* [Work instruction]: Rewrite the text about Wolverton from "On 11 July 2015, Wolverton" to "the under-18 level.", substituting "first professional appearance" for "professional debut".

* [Text shown]:
※

On 11 July 2015, Wolverton made his professional debut in the opener of 2015 International Champions Cup against Club América when he replaced Brian Rowe in the 62nd minute. On August 15, Wolverton made his professional debut for USL affiliate club LA Galaxy II in a 3–2 victory over Austin Aztex.

==International career==
Wolverton has represented the United States in the under-18 level.

==Career statistics==

| Club | Season | League |  |  | U.S. Open Cup |  | MLS Cup |  | CONCACAF |  | Total |  |
| Division | Apps | Goals | Apps | Goals | Apps | Goals | Apps | Goals | Apps | Goals |
| LA Galaxy II | 2015 | USL | 1 | 0 | 0 | 0 | 0 | 0 | 0 | 0 | 1 | 0 |
| Career total |  |  | 1 | 0 | 0 | 0 | 0 | 0 | 0 | 0 | 1 | 0 |

==Personal life==
Born in Atlanta, Georgia, Wolverton went to St. Pius X Catholic High School before attending to Pennsylvania State University. During his time at Penn State, Wolverton majored in management.

Wolverton is the youngest of three, with two older sisters, and is the son of Jay and Ann Wolverton.

※

(Records from a data source)
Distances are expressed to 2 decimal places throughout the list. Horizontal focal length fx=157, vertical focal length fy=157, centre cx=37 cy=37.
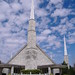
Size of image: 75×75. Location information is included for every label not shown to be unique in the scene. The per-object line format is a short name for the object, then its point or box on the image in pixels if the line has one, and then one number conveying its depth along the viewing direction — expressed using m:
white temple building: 38.28
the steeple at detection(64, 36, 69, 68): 55.00
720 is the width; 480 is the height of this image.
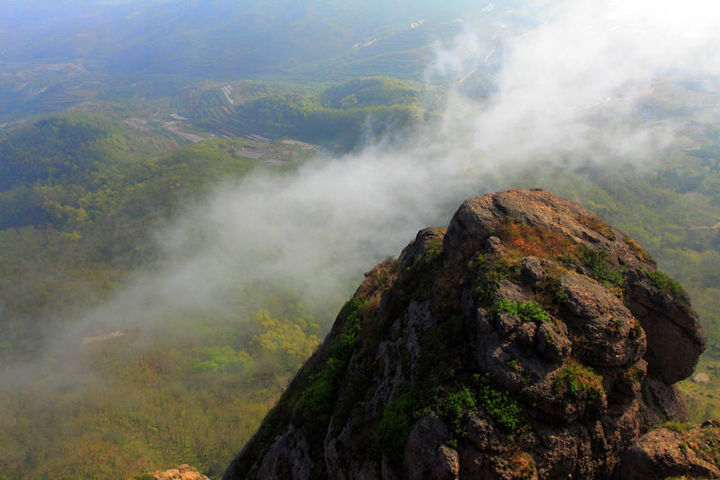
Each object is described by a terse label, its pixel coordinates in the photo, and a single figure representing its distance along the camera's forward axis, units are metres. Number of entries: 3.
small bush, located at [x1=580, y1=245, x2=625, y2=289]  20.27
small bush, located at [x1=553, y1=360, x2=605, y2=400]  15.18
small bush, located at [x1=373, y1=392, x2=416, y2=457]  15.88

※

* [Result of the task]:
On 11 July 2015, Wolverton made his first professional appearance in the opener of 2015 International Champions Cup against Club América when he replaced Brian Rowe in the 62nd minute. On August 15, Wolverton made his first professional appearance for USL affiliate club LA Galaxy II in a 3–2 victory over Austin Aztex.

==International career==
Wolverton has represented the United States in the under-18 level.